● Description of the task
Set down each of the records below exactly as it reads. No pictures go into the copy.

(Beginning of The records)

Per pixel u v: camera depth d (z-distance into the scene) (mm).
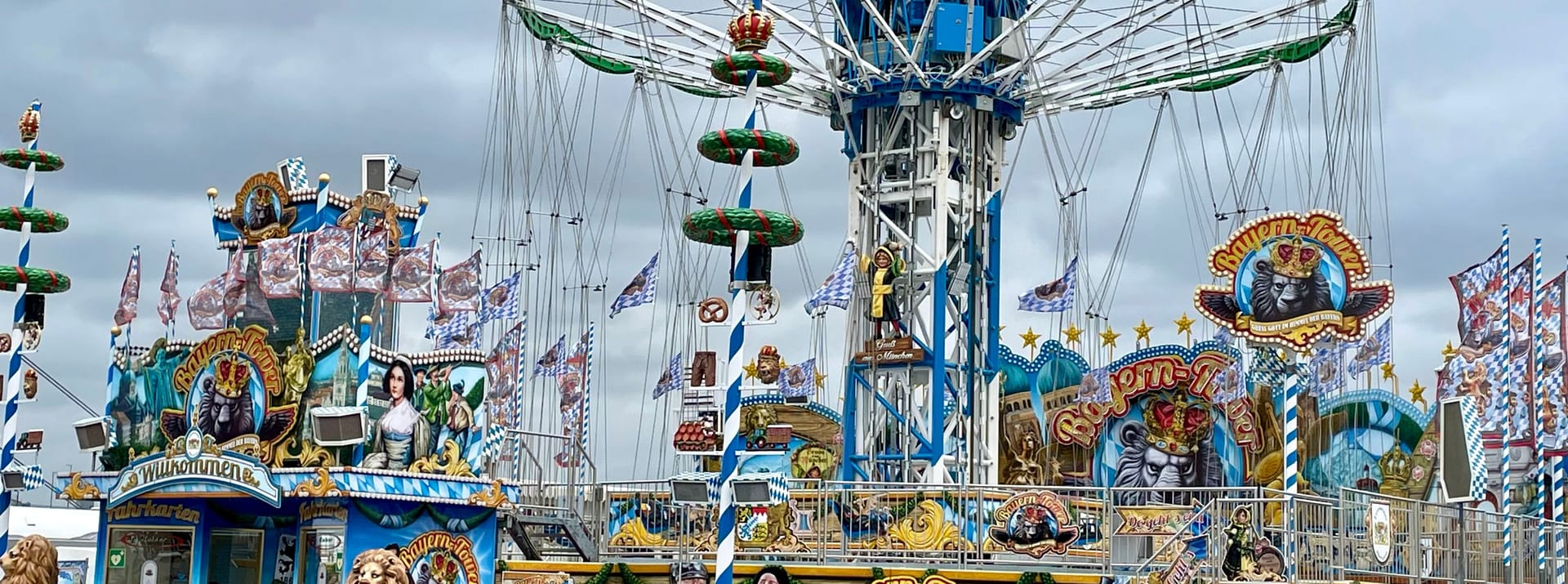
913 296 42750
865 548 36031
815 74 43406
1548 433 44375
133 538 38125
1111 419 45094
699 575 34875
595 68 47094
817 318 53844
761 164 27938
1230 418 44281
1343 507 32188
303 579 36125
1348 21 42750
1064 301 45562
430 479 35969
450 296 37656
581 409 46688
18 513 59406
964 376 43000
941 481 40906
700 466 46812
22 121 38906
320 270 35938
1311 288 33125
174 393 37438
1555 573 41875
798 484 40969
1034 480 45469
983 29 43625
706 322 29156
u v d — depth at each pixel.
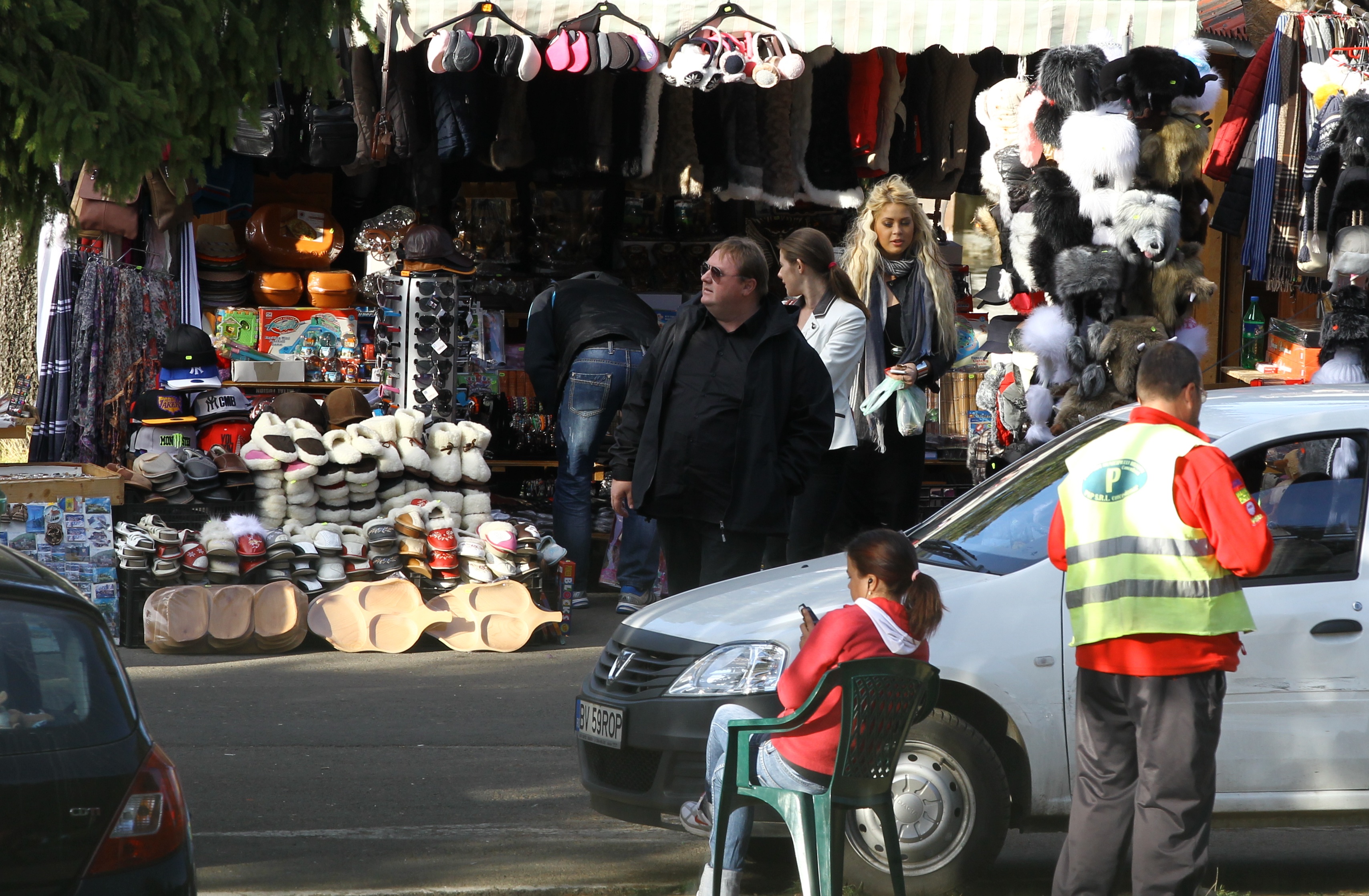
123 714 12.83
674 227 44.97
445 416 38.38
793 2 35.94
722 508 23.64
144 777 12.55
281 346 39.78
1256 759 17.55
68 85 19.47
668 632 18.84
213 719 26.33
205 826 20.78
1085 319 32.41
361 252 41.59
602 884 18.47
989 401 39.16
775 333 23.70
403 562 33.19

(End of The records)

● Final answer
Per pixel u v: camera depth d (z-distance into the scene) (mm).
913 296 42750
865 548 36031
815 74 43406
1548 433 44375
133 538 38125
1111 419 45094
699 575 34875
595 68 47094
817 318 53844
761 164 27938
1230 418 44281
1343 507 32188
303 579 36125
1348 21 42750
1064 301 45562
430 479 35969
450 296 37656
581 409 46688
18 513 59406
964 376 43000
941 481 40906
700 466 46812
22 121 38906
320 270 35938
1311 288 33125
174 393 37438
1555 573 41875
798 484 40969
1034 480 45469
983 29 43625
706 322 29156
u v d — depth at each pixel.
123 714 12.83
674 227 44.97
445 416 38.38
793 2 35.94
722 508 23.64
144 777 12.55
281 346 39.78
1256 759 17.55
68 85 19.47
668 632 18.84
213 719 26.33
205 826 20.78
1085 319 32.41
361 252 41.59
602 884 18.47
989 401 39.16
775 333 23.70
403 562 33.19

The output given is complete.